How AI call handling works

AI call handling is different from all of these. An intelligent voice agent answers calls on behalf of your business. It doesn't just record a message. It has a conversation.

01

The phone rings. If you can't answer (you're on a job, in a meeting, it's 9pm on a Tuesday), the call forwards to your AI agent instead of going to voicemail.

02

The agent answers. It greets the caller by your business name, in a natural conversational voice. It asks what they need, listens to their response, and asks relevant follow-up questions.

03

It captures the details. Name, contact number, what they need, when they need it, any specifics. All logged automatically in your system.

04

It books the appointment. If you have availability, the agent books the caller directly into your calendar. No back and forth. No phone tag.

05

Confirmations go out. The caller gets a text or email confirming their booking. You get a notification with the full details. The lead is captured, the job is booked, and neither of you had to do anything manually.

The entire process takes less than two minutes. The caller gets a professional, responsive experience. You get a booked job. And it happens whether you're available or not, 24 hours a day, 365 days a year.

Does it actually sound real?

This is the question everyone asks, and it's a fair one.
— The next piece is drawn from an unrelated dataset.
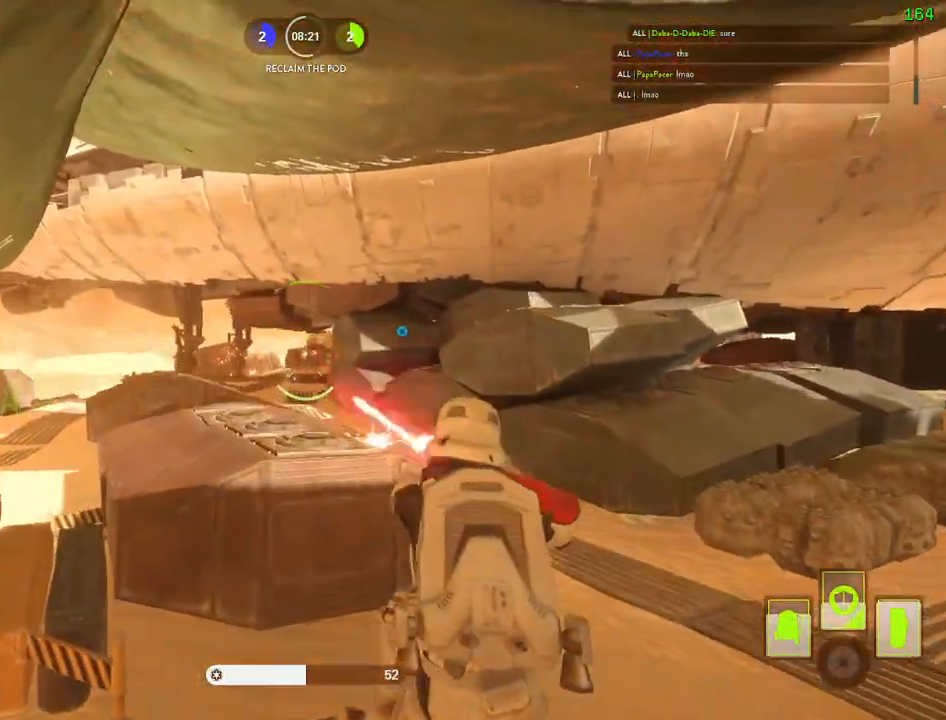
{"keys": ["shift", "w"], "mouse": [], "events": [[67, "d", "up"], [67, "mouse_left", "up"], [117, "mouse_left", "down"], [217, "mouse_left", "up"], [250, "mouse_left", "down"], [350, "c", "down"], [367, "mouse_left", "up"], [383, "mouse_left", "down"], [400, "shift", "down"], [450, "c", "up"], [483, "mouse_left", "up"]]}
The short answer is yes. Modern AI voice agents sound natural and conversational. They handle questions, adapt their responses, and manage the flow of a conversation in a way that most callers don't distinguish from a human receptionist.

They're not reading from a rigid script. They understand context. If a caller asks "Do you cover the Chelmsford area?", the agent answers. If they ask "How much would a bathroom refit cost?", it explains that pricing depends on the specific job and offers to book a visit. It handles the conversation the way a good receptionist would.

What it costs and what it saves

AI call handling typically sits in the Light deployment band. Here's what the numbers look like.

The cost of doing nothing vs. the cost of fixing it
Missed calls per week (conservative) 3
Average job value £150
Monthly lost revenue £1,800
Annual lost revenue £23,400
Deployment fee (one-off) From £995
Monthly retainer From £175
Deployment payback period 4 – 8 weeks

You keep roughly two thirds of the value the system creates. The monthly retainer is always proportionate to what you're actually saving, so the maths works before you commit to anything. And there's a six-month review built into every agreement: if the numbers don't stack up in practice, the fee is adjusted.

The £150 job value used above is deliberately conservative. If your average job is worth £300, £500, or £1,000+, the annual lost revenue figure scales accordingly. For a business with £500 average jobs missing 3 calls a week, that's £78,000 a year. A £995 deployment fee pays for itself in the first week.

It's usually the starting point, not the whole picture

Most businesses that start with AI call handling find it's the natural entry point to broader automation. Once the calls are being answered and leads are being captured, the next question is: what happens after the call?

Automated follow-ups make sure no quote goes unchased. System integration means the caller's details flow into your CRM and job management system without manual entry. Review requests go out automatically after completed jobs. Each step builds on the last.

But you don't have to do it all at once. Start with the calls. Prove the value. Expand from there. That's how the partnership works.